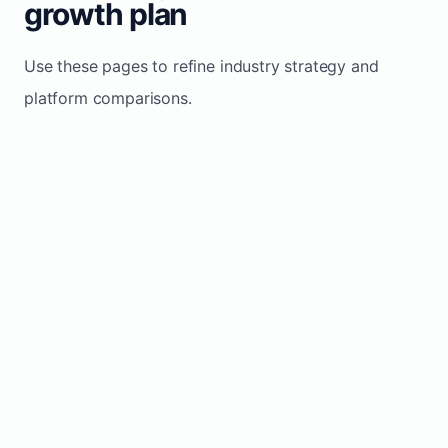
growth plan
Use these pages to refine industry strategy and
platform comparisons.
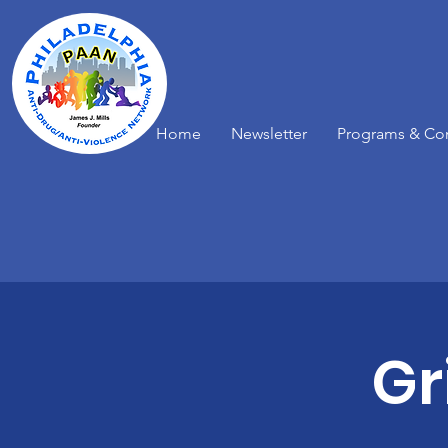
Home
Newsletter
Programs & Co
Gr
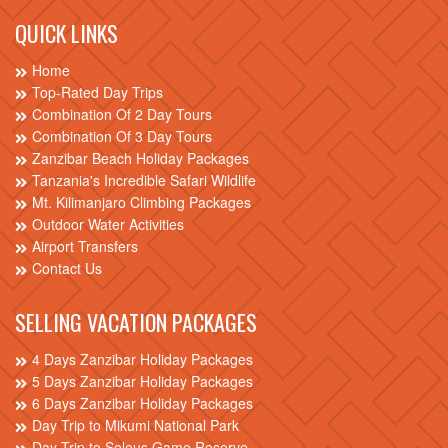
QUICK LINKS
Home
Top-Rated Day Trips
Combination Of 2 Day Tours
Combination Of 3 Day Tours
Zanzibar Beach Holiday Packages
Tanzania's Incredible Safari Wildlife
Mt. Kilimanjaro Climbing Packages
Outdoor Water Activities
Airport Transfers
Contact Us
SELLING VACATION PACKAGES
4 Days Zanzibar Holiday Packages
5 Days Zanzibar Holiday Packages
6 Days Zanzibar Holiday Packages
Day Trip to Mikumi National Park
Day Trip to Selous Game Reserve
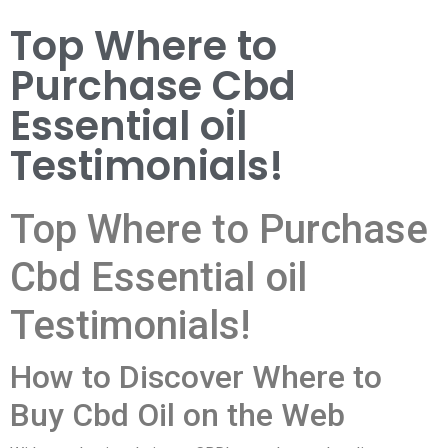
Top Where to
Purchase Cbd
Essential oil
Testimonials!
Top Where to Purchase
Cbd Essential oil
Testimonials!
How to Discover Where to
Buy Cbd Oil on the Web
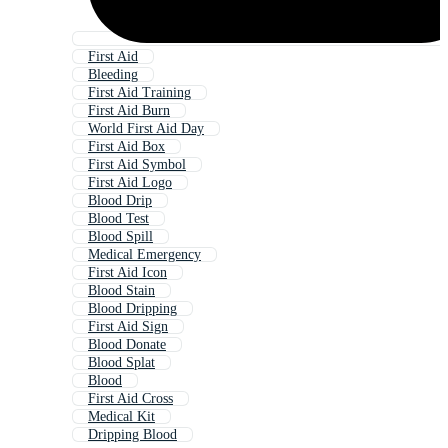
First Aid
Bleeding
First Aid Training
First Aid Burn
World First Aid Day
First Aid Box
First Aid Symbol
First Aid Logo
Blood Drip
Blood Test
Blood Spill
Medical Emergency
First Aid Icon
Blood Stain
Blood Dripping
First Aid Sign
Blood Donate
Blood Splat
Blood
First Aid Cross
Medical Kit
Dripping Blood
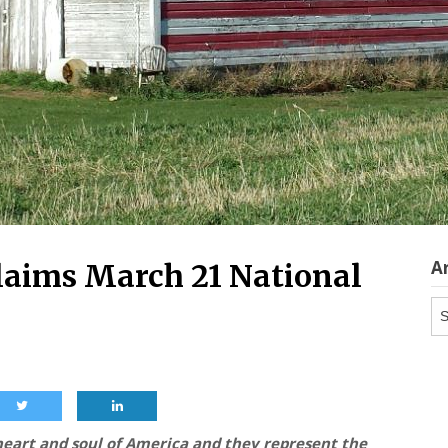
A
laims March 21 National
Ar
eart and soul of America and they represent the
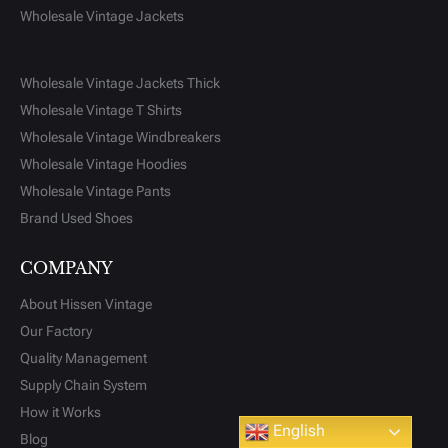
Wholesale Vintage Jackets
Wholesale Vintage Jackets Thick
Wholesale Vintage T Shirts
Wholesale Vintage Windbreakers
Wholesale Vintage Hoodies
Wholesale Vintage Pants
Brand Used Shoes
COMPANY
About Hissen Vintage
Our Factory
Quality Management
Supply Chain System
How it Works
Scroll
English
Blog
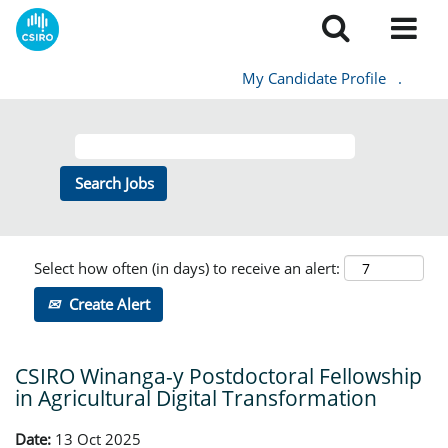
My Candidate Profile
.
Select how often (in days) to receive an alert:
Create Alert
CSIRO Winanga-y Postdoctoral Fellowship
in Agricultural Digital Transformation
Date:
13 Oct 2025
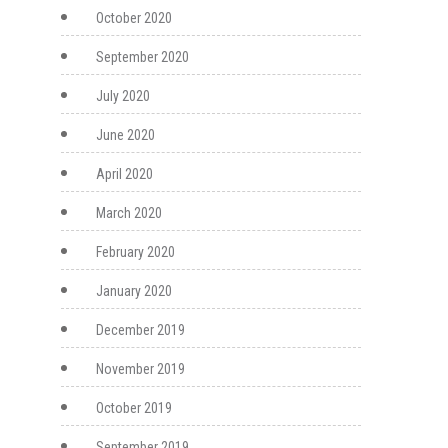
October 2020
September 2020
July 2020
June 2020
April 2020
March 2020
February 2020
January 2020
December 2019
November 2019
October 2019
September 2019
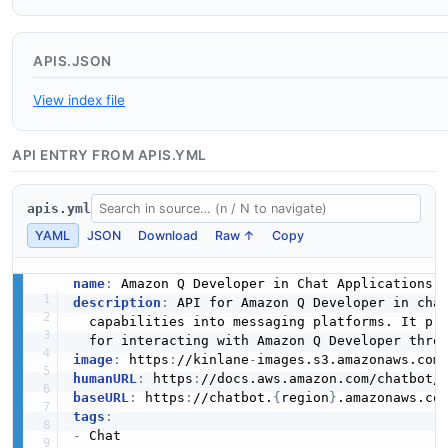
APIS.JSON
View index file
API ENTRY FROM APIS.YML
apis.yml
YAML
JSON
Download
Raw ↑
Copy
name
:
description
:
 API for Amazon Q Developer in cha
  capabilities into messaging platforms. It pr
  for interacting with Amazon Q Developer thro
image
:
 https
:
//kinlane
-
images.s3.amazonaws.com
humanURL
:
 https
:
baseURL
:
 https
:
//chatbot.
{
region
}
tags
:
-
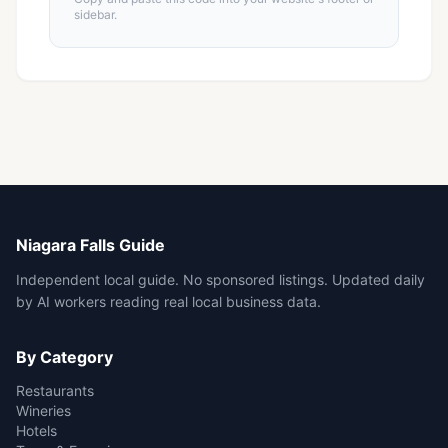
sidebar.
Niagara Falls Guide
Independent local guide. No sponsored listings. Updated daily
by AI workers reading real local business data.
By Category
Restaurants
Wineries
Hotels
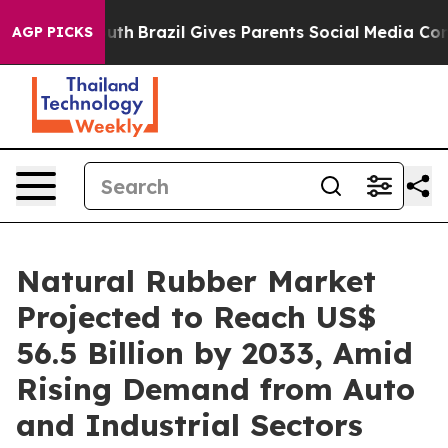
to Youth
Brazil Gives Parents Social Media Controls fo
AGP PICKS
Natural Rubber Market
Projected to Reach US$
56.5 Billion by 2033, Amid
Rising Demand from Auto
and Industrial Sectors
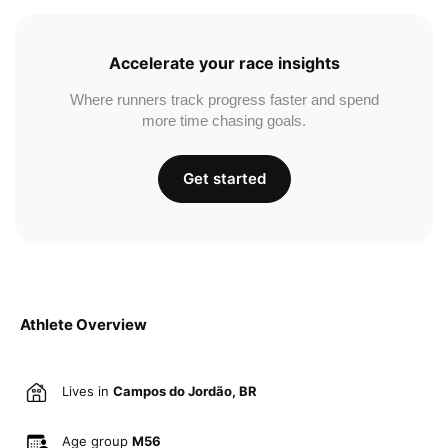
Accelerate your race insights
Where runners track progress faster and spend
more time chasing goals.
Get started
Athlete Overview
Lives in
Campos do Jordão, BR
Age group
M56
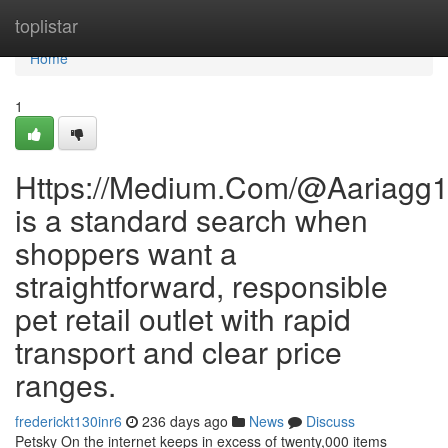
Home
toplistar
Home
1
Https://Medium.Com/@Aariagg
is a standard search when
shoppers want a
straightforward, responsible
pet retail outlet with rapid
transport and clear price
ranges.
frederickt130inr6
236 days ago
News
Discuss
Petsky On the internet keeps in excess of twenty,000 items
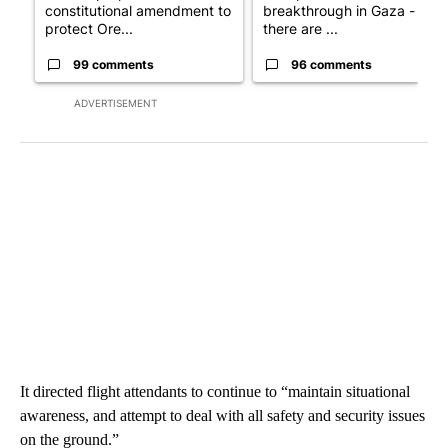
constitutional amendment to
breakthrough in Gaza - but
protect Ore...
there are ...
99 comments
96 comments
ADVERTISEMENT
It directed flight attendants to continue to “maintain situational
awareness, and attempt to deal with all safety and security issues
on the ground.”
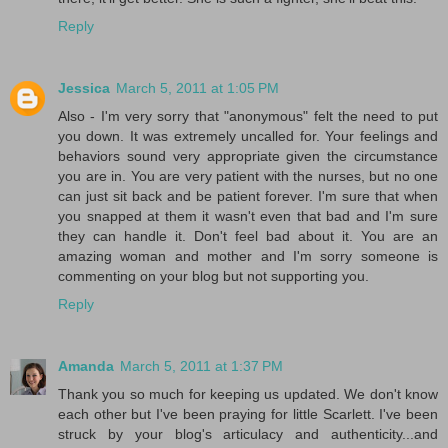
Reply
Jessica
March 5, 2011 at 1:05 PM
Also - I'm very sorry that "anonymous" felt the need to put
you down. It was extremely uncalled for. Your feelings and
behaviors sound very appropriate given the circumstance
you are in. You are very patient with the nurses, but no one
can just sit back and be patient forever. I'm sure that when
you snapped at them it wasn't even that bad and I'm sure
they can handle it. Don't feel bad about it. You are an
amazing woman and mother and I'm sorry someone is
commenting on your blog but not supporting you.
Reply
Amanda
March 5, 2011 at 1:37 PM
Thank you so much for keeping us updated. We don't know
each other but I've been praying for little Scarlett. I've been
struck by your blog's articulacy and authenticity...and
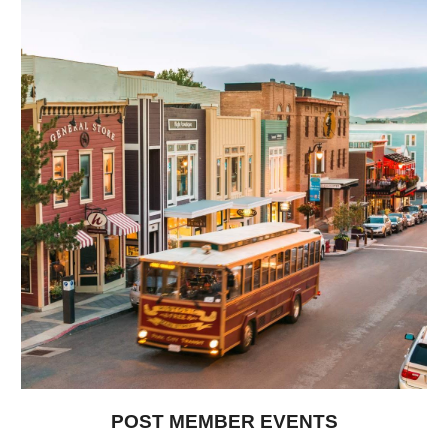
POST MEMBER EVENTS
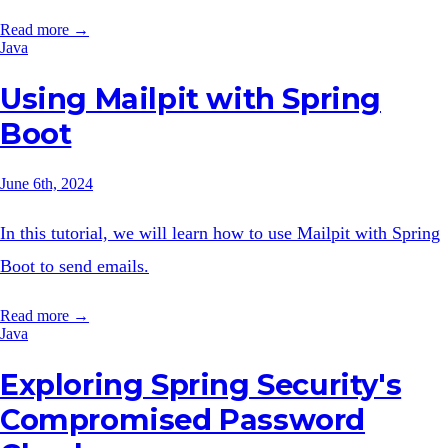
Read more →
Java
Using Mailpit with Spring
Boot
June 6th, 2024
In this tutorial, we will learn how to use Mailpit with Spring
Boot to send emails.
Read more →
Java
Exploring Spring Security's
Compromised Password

- - - -

• [Job] Instruction for this listing: copy it exactly, but leave the images behind.

• [Written response]
growth plan
Use these pages to refine industry strategy and
platform comparisons.
Home
Newsletter
Programs & Co
Gr
QUICK LINKS
Home
Top-Rated Day Trips
Combination Of 2 Day Tours
Combination Of 3 Day Tours
Zanzibar Beach Holiday Packages
Tanzania's Incredible Safari Wildlife
Mt. Kilimanjaro Climbing Packages
Outdoor Water Activities
Airport Transfers
Contact Us
SELLING VACATION PACKAGES
4 Days Zanzibar Holiday Packages
5 Days Zanzibar Holiday Packages
6 Days Zanzibar Holiday Packages
Day Trip to Mikumi National Park
Day Trip to Selous Game Reserve
Top Where to
Purchase Cbd
Essential oil
Testimonials!
Top Where to Purchase
Cbd Essential oil
Testimonials!
How to Discover Where to
Buy Cbd Oil on the Web
First Aid
Bleeding
First Aid Training
First Aid Burn
World First Aid Day
First Aid Box
First Aid Symbol
First Aid Logo
Blood Drip
Blood Test
Blood Spill
Medical Emergency
First Aid Icon
Blood Stain
Blood Dripping
First Aid Sign
Blood Donate
Blood Splat
Blood
First Aid Cross
Medical Kit
Dripping Blood
A
laims March 21 National
Ar
eart and soul of America and they represent the
Wholesale Vintage Jackets
Wholesale Vintage Jackets Thick
Wholesale Vintage T Shirts
Wholesale Vintage Windbreakers
Wholesale Vintage Hoodies
Wholesale Vintage Pants
Brand Used Shoes
COMPANY
About Hissen Vintage
Our Factory
Quality Management
Supply Chain System
How it Works
Scroll
English
Blog
My Candidate Profile
.
Select how often (in days) to receive an alert:
Create Alert
CSIRO Winanga-y Postdoctoral Fellowship
in Agricultural Digital Transformation
Date:
13 Oct 2025
October 2020
September 2020
July 2020
June 2020
April 2020
March 2020
February 2020
January 2020
December 2019
November 2019
October 2019
September 2019
APIS.JSON
View index file
API ENTRY FROM APIS.YML
apis.yml
YAML
JSON
Download
Raw ↑
Copy
name
:
description
:
 API for Amazon Q Developer in cha
  capabilities into messaging platforms. It pr
  for interacting with Amazon Q Developer thro
image
:
 https
:
//kinlane
-
images.s3.amazonaws.com
humanURL
:
 https
:
baseURL
:
 https
:
//chatbot.
{
region
}
tags
:
-
sidebar.
Niagara Falls Guide
Independent local guide. No sponsored listings. Updated daily
by AI workers reading real local business data.
By Category
Restaurants
Wineries
Hotels
to Youth
Brazil Gives Parents Social Media Controls fo
AGP PICKS
Natural Rubber Market
Projected to Reach US$
56.5 Billion by 2033, Amid
Rising Demand from Auto
and Industrial Sectors
Accelerate your race insights
Where runners track progress faster and spend
more time chasing goals.
Get started
Athlete Overview
Lives in
Campos do Jordão, BR
Age group
M56
Home
toplistar
Home
1
Https://Medium.Com/@Aariagg
is a standard search when
shoppers want a
straightforward, responsible
pet retail outlet with rapid
transport and clear price
ranges.
frederickt130inr6
236 days ago
News
Discuss
Petsky On the internet keeps in excess of twenty,000 items
constitutional amendment to
breakthrough in Gaza - but
protect Ore...
there are ...
99 comments
96 comments
ADVERTISEMENT
It directed flight attendants to continue to “maintain situational
awareness, and attempt to deal with all safety and security issues
on the ground.”
Reply
Jessica
March 5, 2011 at 1:05 PM
Also - I'm very sorry that "anonymous" felt the need to put
you down. It was extremely uncalled for. Your feelings and
behaviors sound very appropriate given the circumstance
you are in. You are very patient with the nurses, but no one
can just sit back and be patient forever. I'm sure that when
you snapped at them it wasn't even that bad and I'm sure
they can handle it. Don't feel bad about it. You are an
amazing woman and mother and I'm sorry someone is
commenting on your blog but not supporting you.
Reply
Amanda
March 5, 2011 at 1:37 PM
Thank you so much for keeping us updated. We don't know
each other but I've been praying for little Scarlett. I've been
struck by your blog's articulacy and authenticity...and
POST MEMBER EVENTS
Read more →
Java
Using Mailpit with Spring
Boot
June 6th, 2024
In this tutorial, we will learn how to use Mailpit with Spring
Boot to send emails.
Read more →
Java
Exploring Spring Security's
Compromised Password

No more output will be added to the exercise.